What an exciting few weeks it has been! Starting at the MIT campus on September 12, MIT’s Global Founders’ Skill Accelerator (GFSA) has recently completed outstanding presentations to over 1,200 attendees at Demo Days in Boston, New York City, and San Francisco.
Fourteen teams started with the accelerator at the beginning of summer – my first summer as GFSA program director and Entrepreneur in Residence. Twelve teams made it through the summer boot camp, yet the experiences of the two that didn’t make it to Demo Day are as important as the 12 that did. The lessons of leadership and commitment – along with knowing when to pull a plug on a business or pivot when the business doesn’t align with your goals – are key lessons for entrepreneurs.

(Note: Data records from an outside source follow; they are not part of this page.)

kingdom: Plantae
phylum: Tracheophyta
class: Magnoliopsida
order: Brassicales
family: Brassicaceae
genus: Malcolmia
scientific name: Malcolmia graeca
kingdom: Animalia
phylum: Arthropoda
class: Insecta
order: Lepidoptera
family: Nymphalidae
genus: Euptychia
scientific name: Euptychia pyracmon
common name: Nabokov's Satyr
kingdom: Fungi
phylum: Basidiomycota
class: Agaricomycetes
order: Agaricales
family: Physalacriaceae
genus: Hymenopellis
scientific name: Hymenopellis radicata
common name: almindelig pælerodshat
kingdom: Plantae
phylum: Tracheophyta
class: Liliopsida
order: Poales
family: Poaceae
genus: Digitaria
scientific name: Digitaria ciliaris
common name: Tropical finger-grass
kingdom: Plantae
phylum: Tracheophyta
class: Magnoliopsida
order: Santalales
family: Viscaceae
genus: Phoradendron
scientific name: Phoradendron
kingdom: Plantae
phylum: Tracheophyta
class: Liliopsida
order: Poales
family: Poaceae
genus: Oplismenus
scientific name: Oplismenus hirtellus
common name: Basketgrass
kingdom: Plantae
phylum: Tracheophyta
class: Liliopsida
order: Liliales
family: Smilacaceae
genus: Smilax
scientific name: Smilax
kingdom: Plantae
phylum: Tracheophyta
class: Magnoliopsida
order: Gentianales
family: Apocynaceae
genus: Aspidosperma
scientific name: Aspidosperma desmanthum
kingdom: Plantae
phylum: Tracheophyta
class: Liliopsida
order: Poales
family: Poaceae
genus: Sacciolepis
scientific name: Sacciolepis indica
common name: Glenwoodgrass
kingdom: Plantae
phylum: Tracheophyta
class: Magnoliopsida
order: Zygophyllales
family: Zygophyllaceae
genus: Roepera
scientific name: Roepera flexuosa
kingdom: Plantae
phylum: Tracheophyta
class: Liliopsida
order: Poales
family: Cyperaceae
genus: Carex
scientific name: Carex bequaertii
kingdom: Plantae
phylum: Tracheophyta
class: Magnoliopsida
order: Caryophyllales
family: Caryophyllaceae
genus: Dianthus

The teams that came into the boot camp were students as undergraduates, Masters students, and Ph.D. students. Many graduated from MIT in June after the Accelerator program started, savoring their accomplishments for just a day or two before jumping back into the demands of an educational accelerator boot camp. Directing this program for the first time, I observed a very ambitious group that was also very aligned with the MIT community culture, which supports the teams through its educational process and ecosystem.
Life in Entrepreneur Boot Camp
The boot camp curriculum was mixed with faculty from MIT and community practitioners that offered the students the fundamentals and the application of concepts that are key to building a company, understanding your customer, creating a product customers will purchase, having a team that is committed and understands the vision, as well as understanding business and investment fundamentals. The boot camp puts a heavy emphasis on learning about the motivations and needs of every participant in the value chain you want to enter.
The focus on the customer and primary market research for many of the teams was a challenge. I came into the program with the belief that MIT students can solve any technical problem and that was validated. However, I did see many students challenged when it came to listening to customers, iterating on their product based upon that feedback, and communicating to investors, other students and the community about their company.
Can the MIT accelerator experience be replicated? I am sure it can, but MIT is helped immensely by its culture and its ecosystem. The MIT culture one of creativity, supported by an ecosystem that puts an instructional focus on user-focused business and product design. It is a culture that supports entrepreneurial activities at every stage of the journey.
2015 MIT Global Founders’ Skill Accelerator Companies
Here are the 12 outstanding startups that presented on Demo Day. If you are interested in learning more, their website or contact information is included. At this stage, many of the companies are actively looking for advisors, are hiring and several will be fundraising. You can also view the video of the entire Boston Demo Day event here.
Genesis DNA is developing a next-generation gene synthesis technology that can synthesize gene length DNA at a fraction of the price and turnaround time of existing services. (Genesisdna.com)
Humon is building a wearable which non-invasively measures the way athletes’ muscles use oxygen in real time, identifying their lactic acid threshold and unlocking their true potential. (Humon.io)
Intentiv Robotics is creating the first Aerial Control System for drone cinematography, giving videographers full manual control of their aerial camera and allowing them to execute complex aerial shots intuitively. (Intentiv.io)
Khethworks makes reliable, solar-powered irrigation systems designed for small-acreage farmers that enable their customers to cultivate year round and already has multiple pilot sites on the ground in east India. (Khethworks.com)
Lumio is building a digital health companion, powered by their revolutionary device that provides clinical-grade diagnostics in the home in hours instead of weeks. (Email firstname.lastname@example.org)
Morphlab is a company that is focused on furniture with superpowers. The team is creating scalable technologies that enable reconfiguration of interior spaces that dramatically increase efficiency, affordability and functionality of urban micro-apartments. (Morphlab.com)
Sandymount has proprietary tools to ship natively brewed beers internationally while maintaining the flavor and experience they would have in their region of origin in a cost effective manner. (SandymountTechnologies.com)
Spyce is developing the world’s first completely automatic restaurant. A Spyce kitchen cooks and serves delicious meals from fresh ingredients with no human involvement. (spyce.io)
Tekuma connects artists with Airbnb hosts to create personalized galleries in shared living spaces. At the nexus of art, hospitality and real estate they can enhance exposure, environments and guest experience. (tekuma.io)
Woobo opens the world of imagination, fun and knowledge to children, bringing the magic of a robot companion to their lives. A plush doll with artificial intelligence capabilities, Woobo gives children infinite access to stories, music, and knowledge, which are developmentally appropriate and will help them grow. (woobo.io)
In addition to the MIT-led teams there were two international teams:
Emma from ITAM in Mexico City is a company that provides companionship and mobility assistance for the elderly generation. It connects decision makers, their son or daughter, with a companion that best fits their love one’s needs. (miemma.com)
VSParticle from TU Delft in the Netherlands is revolutionizing how electronics are manufactured. The company core technology enables them to fundamentally change the current production system, replacing the wasteful etching process by a simple printing process. (vsparticle.com)
Again, all the best to the spectacular start-ups that worked so hard this summer!